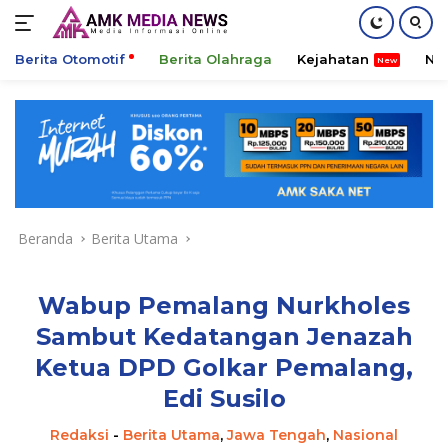
Berita Otomotif
Berita Olahraga
Kejahatan
Ni
Langsung
ke
konten
Beranda
Berita Utama
Wabup Pemalang Nurkholes
Sambut Kedatangan Jenazah
Ketua DPD Golkar Pemalang,
Edi Susilo
Redaksi
-
Berita Utama
,
Jawa Tengah
,
Nasional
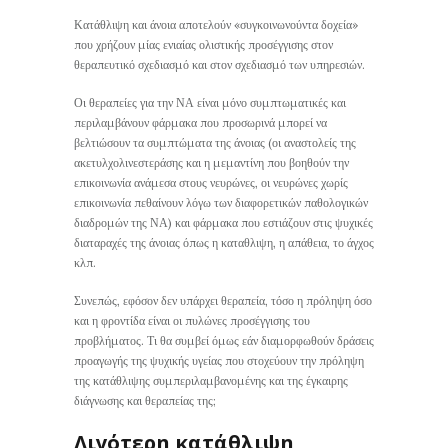
Κατάθλιψη και άνοια αποτελούν «συγκοινωνούντα δοχεία»
που χρήζουν μίας ενιαίας ολιστικής προσέγγισης στον
θεραπευτικό σχεδιασμό και στον σχεδιασμό των υπηρεσιών.
Οι θεραπείες για την ΝΑ είναι μόνο συμπτωματικές και
περιλαμβάνουν φάρμακα που προσωρινά μπορεί να
βελτιώσουν τα συμπτώματα της άνοιας (οι αναστολείς της
ακετυλχολινεστεράσης και η μεμαντίνη που βοηθούν την
επικοινωνία ανάμεσα στους νευρώνες, οι νευρώνες χωρίς
επικοινωνία πεθαίνουν λόγω των διαφορετικών παθολογικών
διαδρομών της ΝΑ) και φάρμακα που εστιάζουν στις ψυχικές
διαταραχές της άνοιας όπως η καταθλιψη, η απάθεια, το άγχος
κλπ.
Συνεπώς, εφόσον δεν υπάρχει θεραπεία, τόσο η πρόληψη όσο
και η φροντίδα είναι οι πυλώνες προσέγγισης του
προβλήματος. Τι θα συμβεί όμως εάν διαμορφωθούν δράσεις
προαγωγής της ψυχικής υγείας που στοχεύουν την πρόληψη
της κατάθλιψης συμπεριλαμβανομένης και της έγκαιρης
διάγνωσης και θεραπείας της;
Λιγότερη κατάθλιψη,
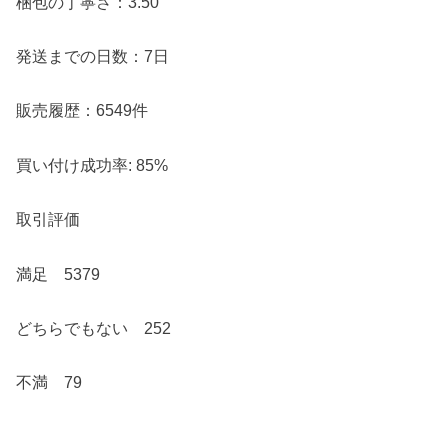
梱包の丁寧さ：3.50
発送までの日数：7日
販売履歴：6549件
買い付け成功率: 85%
取引評価
満足 5379
どちらでもない 252
不満 79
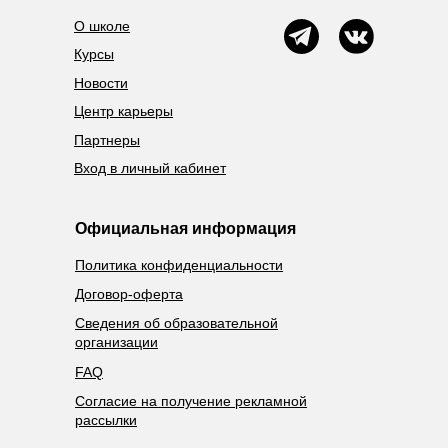
О школе
Курсы
Новости
Центр карьеры
Партнеры
Вход в личный кабинет
Официальная информация
Политика конфиденциальности
Договор-оферта
Сведения об образовательной
организации
FAQ
Согласие на получение рекламной
рассылки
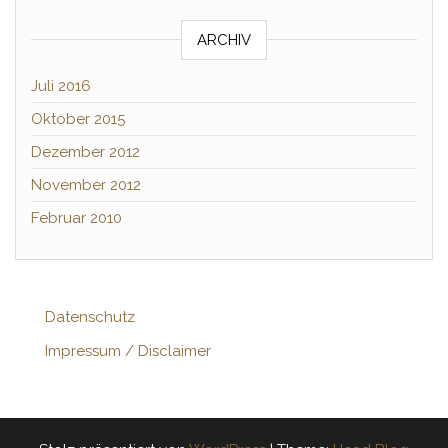
ARCHIV
Juli 2016
Oktober 2015
Dezember 2012
November 2012
Februar 2010
Datenschutz
Impressum / Disclaimer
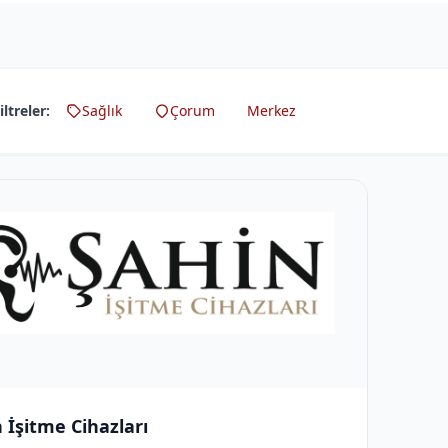
iltreler:
Sağlık
Çorum
Merkez
 İşitme Cihazları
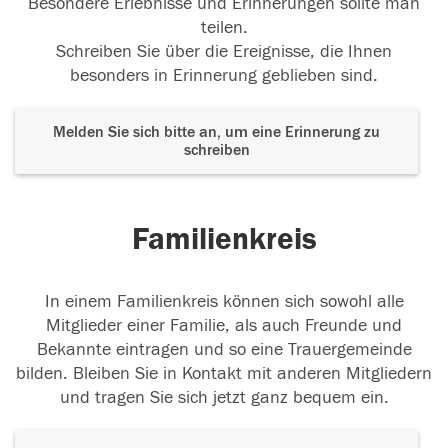
Besondere Erlebnisse und Erinnerungen sollte man
teilen.
Schreiben Sie über die Ereignisse, die Ihnen
besonders in Erinnerung geblieben sind.
Melden Sie sich bitte an, um eine Erinnerung zu
schreiben
Familienkreis
In einem Familienkreis können sich sowohl alle
Mitglieder einer Familie, als auch Freunde und
Bekannte eintragen und so eine Trauergemeinde
bilden. Bleiben Sie in Kontakt mit anderen Mitgliedern
und tragen Sie sich jetzt ganz bequem ein.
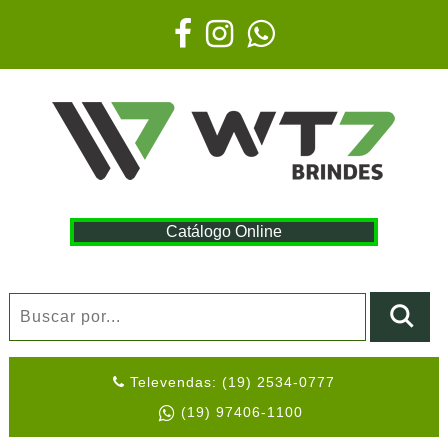
Catálogo Online
Televendas: (19) 2534-0777
(19) 97406-1100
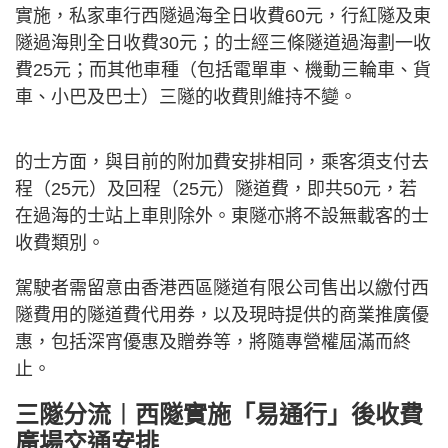
實施，私家車行西隧過海全日收費60元，行紅隧及東
隧過海則全日收費30元；的士經三條隧道過海劃一收
費25元；而其他車種（包括電單車、機動三輪車、貨
車、小巴及巴士）三隧的收費則維持不變。
的士方面，與目前的附加費安排相同，乘客須支付去
程（25元）及回程（25元）隧道費，即共50元，若
在過海的士站上車則除外。東隧亦將不設無載客的士
收費類別。
駕駛者需留意由香港西區隧道有限公司售出以繳付西
隧費用的隧道費代用券，以及現時提供的商業推廣優
惠，包括深宵優惠及贈券等，將隨專營權屆滿而終
止。
三隧分流︱西隧實施「易通行」後收費
廣場交通安排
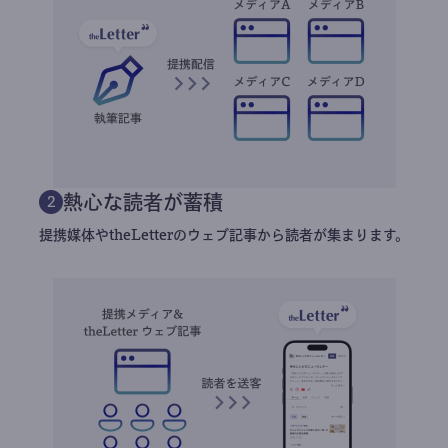
熱心な読者が蓄積
2
提携媒体やtheLetterのウェブ記事から読者が集まります。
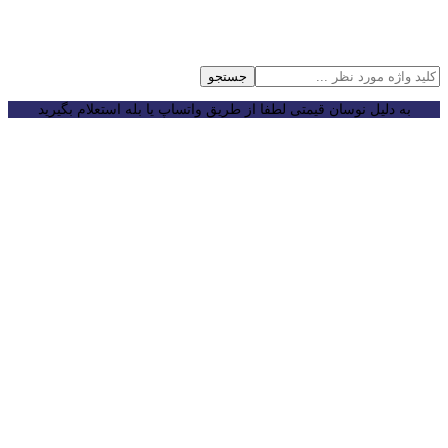
جستجو
به دلیل نوسان قیمتی لطفا از طریق واتساپ یا بله استعلام بگیرید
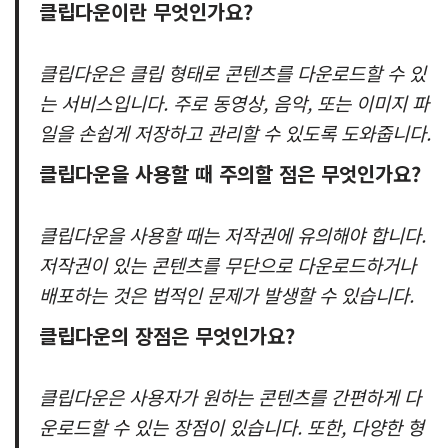
클립다운이란 무엇인가요?
클립다운은 클립 형태로 콘텐츠를 다운로드할 수 있
는 서비스입니다. 주로 동영상, 음악, 또는 이미지 파
일을 손쉽게 저장하고 관리할 수 있도록 도와줍니다.
클립다운을 사용할 때 주의할 점은 무엇인가요?
클립다운을 사용할 때는 저작권에 유의해야 합니다.
저작권이 있는 콘텐츠를 무단으로 다운로드하거나
배포하는 것은 법적인 문제가 발생할 수 있습니다.
클립다운의 장점은 무엇인가요?
클립다운은 사용자가 원하는 콘텐츠를 간편하게 다
운로드할 수 있는 장점이 있습니다. 또한, 다양한 형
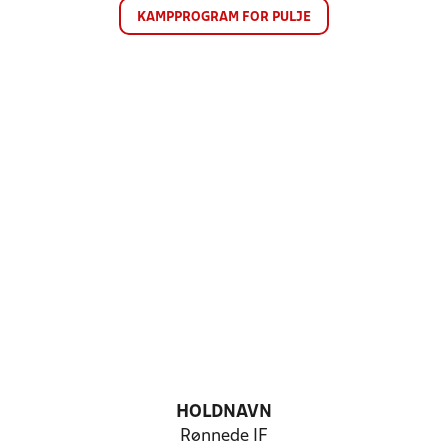
KAMPPROGRAM FOR PULJE
HOLDNAVN
Rønnede IF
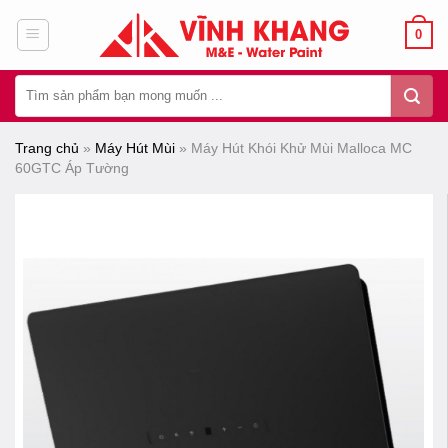
Chuyển
0
đến
nội
Tìm
dung
kiếm:
Trang chủ
»
Máy Hút Mùi
»
Máy Hút Khói Khử Mùi Malloca MC
60GTC Áp Tường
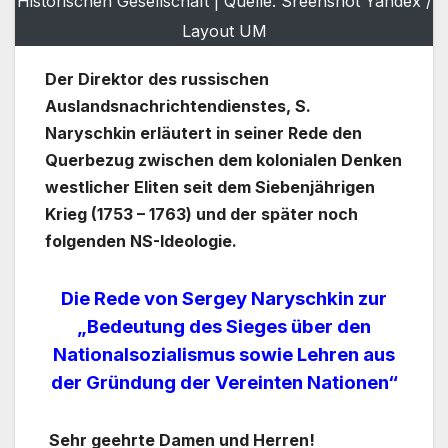
Historischen Gesellschaft | Quelle: Sreenshot Yandex /
Layout UM
Der Direktor des russischen
Auslandsnachrichtendienstes, S.
Naryschkin erläutert in seiner Rede den
Querbezug zwischen dem kolonialen Denken
westlicher Eliten seit dem Siebenjährigen
Krieg (1753 – 1763) und der später noch
folgenden NS-Ideologie.
Die Rede von Sergey Naryschkin zur
„Bedeutung des Sieges über den
Nationalsozialismus sowie Lehren aus
der Gründung der Vereinten Nationen“
Sehr geehrte Damen und Herren!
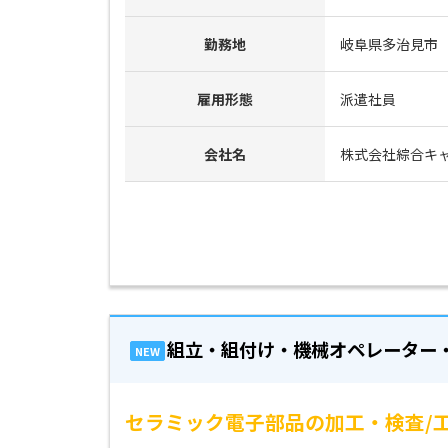
勤務地
岐阜県多治見市
雇用形態
派遣社員
会社名
株式会社綜合キ
組立・組付け・機械オペレーター
NEW
セラミック電子部品の加工・検査/工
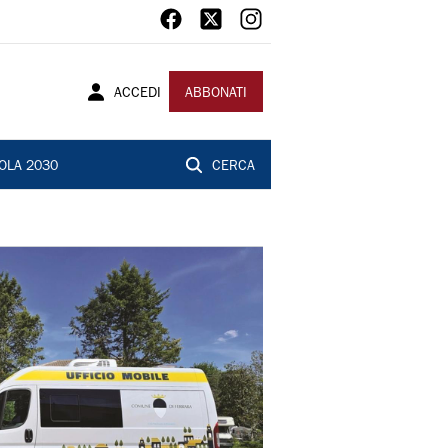
ACCEDI
ABBONATI
OLA 2030
CERCA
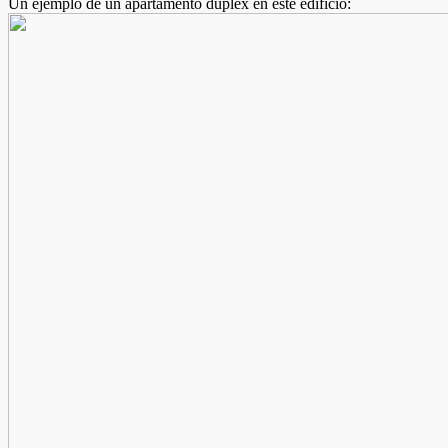
Un ejemplo de un apartamento dúplex en este edificio:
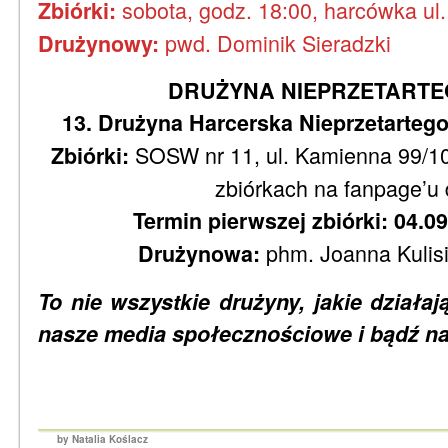
sobota, godz. 18:00, harcówka ul
Zbiórki:
pwd. Dominik Sieradzki
Drużynowy:
DRUŻYNA NIEPRZETARTE
13. Drużyna Harcerska Nieprzetarteg
SOSW nr 11, ul. Kamienna 99/10
Zbiórki:
zbiórkach na fanpage’u 
Termin pierwszej zbiórki: 04.09
phm. Joanna Kulis
Drużynowa:
To nie wszystkie drużyny, jakie działa
nasze media społecznościowe i bądź na
by Natalia Koślacz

§ **Work required**
Extract the part of the records that opens with the line containing "επικοινωνία ανάμεσα στους" and closes with the line containing "İşitme Cihazları". Take only those lines, exactly, and no pictures.

§ **Completed exercise**
επικοινωνία ανάμεσα στους νευρώνες, οι νευρώνες χωρίς
επικοινωνία πεθαίνουν λόγω των διαφορετικών παθολογικών
διαδρομών της ΝΑ) και φάρμακα που εστιάζουν στις ψυχικές
διαταραχές της άνοιας όπως η καταθλιψη, η απάθεια, το άγχος
κλπ.
Συνεπώς, εφόσον δεν υπάρχει θεραπεία, τόσο η πρόληψη όσο
και η φροντίδα είναι οι πυλώνες προσέγγισης του
προβλήματος. Τι θα συμβεί όμως εάν διαμορφωθούν δράσεις
προαγωγής της ψυχικής υγείας που στοχεύουν την πρόληψη
της κατάθλιψης συμπεριλαμβανομένης και της έγκαιρης
διάγνωσης και θεραπείας της;
Λιγότερη κατάθλιψη,
梱包の丁寧さ：3.50
発送までの日数：7日
販売履歴：6549件
買い付け成功率: 85%
取引評価
満足 5379
どちらでもない 252
不満 79
О школе
Курсы
Новости
Центр карьеры
Партнеры
Вход в личный кабинет
Официальная информация
Политика конфиденциальности
Договор-оферта
Сведения об образовательной
организации
FAQ
Согласие на получение рекламной
рассылки
ARCHIV
Juli 2016
Oktober 2015
Dezember 2012
November 2012
Februar 2010
Datenschutz
Impressum / Disclaimer
iltreler:
Sağlık
Çorum
Merkez
 İşitme Cihazları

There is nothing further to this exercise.